━━━━━ Provided material ━━━━━

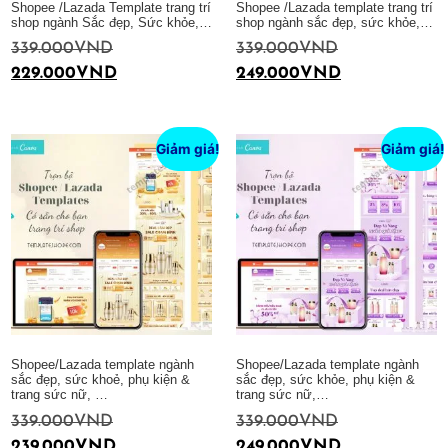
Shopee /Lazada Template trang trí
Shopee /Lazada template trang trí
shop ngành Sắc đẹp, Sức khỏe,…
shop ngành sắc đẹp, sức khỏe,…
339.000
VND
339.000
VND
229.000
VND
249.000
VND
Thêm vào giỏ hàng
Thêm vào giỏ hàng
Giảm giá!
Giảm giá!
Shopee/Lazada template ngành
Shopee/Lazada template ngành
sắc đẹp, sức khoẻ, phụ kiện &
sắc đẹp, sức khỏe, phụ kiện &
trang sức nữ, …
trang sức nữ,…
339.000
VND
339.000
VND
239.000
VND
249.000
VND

━━━━━
━━━━━ Provided material ━━━━━

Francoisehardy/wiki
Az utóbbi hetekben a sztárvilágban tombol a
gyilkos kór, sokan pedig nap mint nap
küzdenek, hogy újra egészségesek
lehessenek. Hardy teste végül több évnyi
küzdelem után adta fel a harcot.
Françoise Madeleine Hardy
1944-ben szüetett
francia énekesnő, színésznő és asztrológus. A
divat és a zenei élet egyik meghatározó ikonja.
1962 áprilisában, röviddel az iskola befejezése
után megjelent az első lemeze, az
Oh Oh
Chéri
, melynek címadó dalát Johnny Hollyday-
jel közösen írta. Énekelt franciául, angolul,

━━━━━

To do: Show, from the listing above, each line that contains the word "ngành".

Written response:
shop ngành Sắc đẹp, Sức khỏe,…
shop ngành sắc đẹp, sức khỏe,…
Shopee/Lazada template ngành
Shopee/Lazada template ngành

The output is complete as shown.